A faithful copy of all the data is required; pictures should not be included.

[Skeletal landmark data]
+++
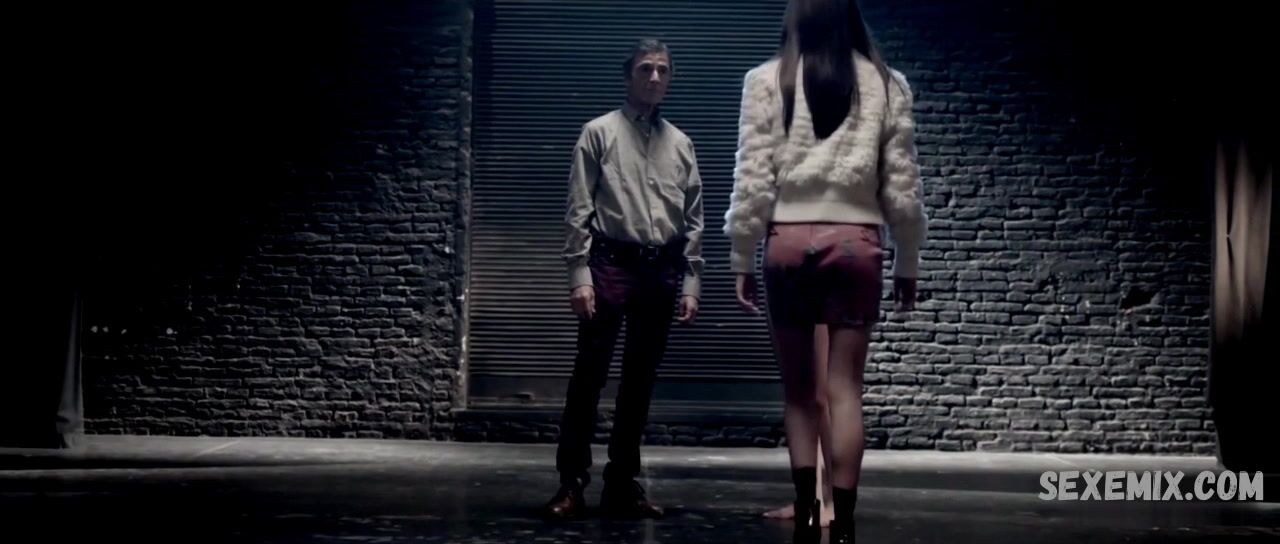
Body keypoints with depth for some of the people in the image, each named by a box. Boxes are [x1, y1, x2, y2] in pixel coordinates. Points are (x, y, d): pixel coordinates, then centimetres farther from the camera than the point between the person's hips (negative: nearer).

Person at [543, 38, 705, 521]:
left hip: (661, 272, 4)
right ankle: (571, 482, 1)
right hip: (611, 263, -4)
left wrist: (690, 284, 5)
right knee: (589, 375, -5)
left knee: (640, 381, 8)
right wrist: (579, 276, -11)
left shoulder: (680, 144, 13)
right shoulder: (599, 133, 2)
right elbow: (579, 211, -3)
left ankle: (622, 483, 16)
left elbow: (693, 221, 12)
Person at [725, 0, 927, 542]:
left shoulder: (767, 79, 2)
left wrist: (742, 257, 6)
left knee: (799, 388, 10)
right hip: (855, 241, 0)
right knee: (845, 388, 2)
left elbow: (753, 179, -2)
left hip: (789, 239, 0)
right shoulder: (885, 83, 5)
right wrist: (908, 263, 15)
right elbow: (902, 186, 5)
+++
ANSWER:
Body keypoints with depth for some of the people in the image, each named by a box. Boxes are [x1, y1, x2, y2] in pixel coordinates. Points are (x, y, d): pixel coordinates, then centimetres farther from the camera than the point between the person's hips (negative: nearer).

Person at [543, 38, 705, 521]:
left hip: (661, 272, 4)
right ankle: (571, 482, 1)
right hip: (611, 263, -4)
left wrist: (690, 284, 5)
right knee: (589, 375, -5)
left knee: (640, 381, 8)
right wrist: (579, 276, -11)
left shoulder: (680, 144, 13)
right shoulder: (599, 133, 2)
right elbow: (579, 211, -3)
left ankle: (622, 483, 16)
left elbow: (693, 221, 12)
Person at [725, 0, 927, 542]:
left shoulder: (767, 79, 2)
left wrist: (742, 257, 6)
left knee: (799, 388, 10)
right hip: (855, 241, 0)
right knee: (845, 388, 2)
left elbow: (753, 179, -2)
left hip: (789, 239, 0)
right shoulder: (885, 83, 5)
right wrist: (908, 263, 15)
right elbow: (902, 186, 5)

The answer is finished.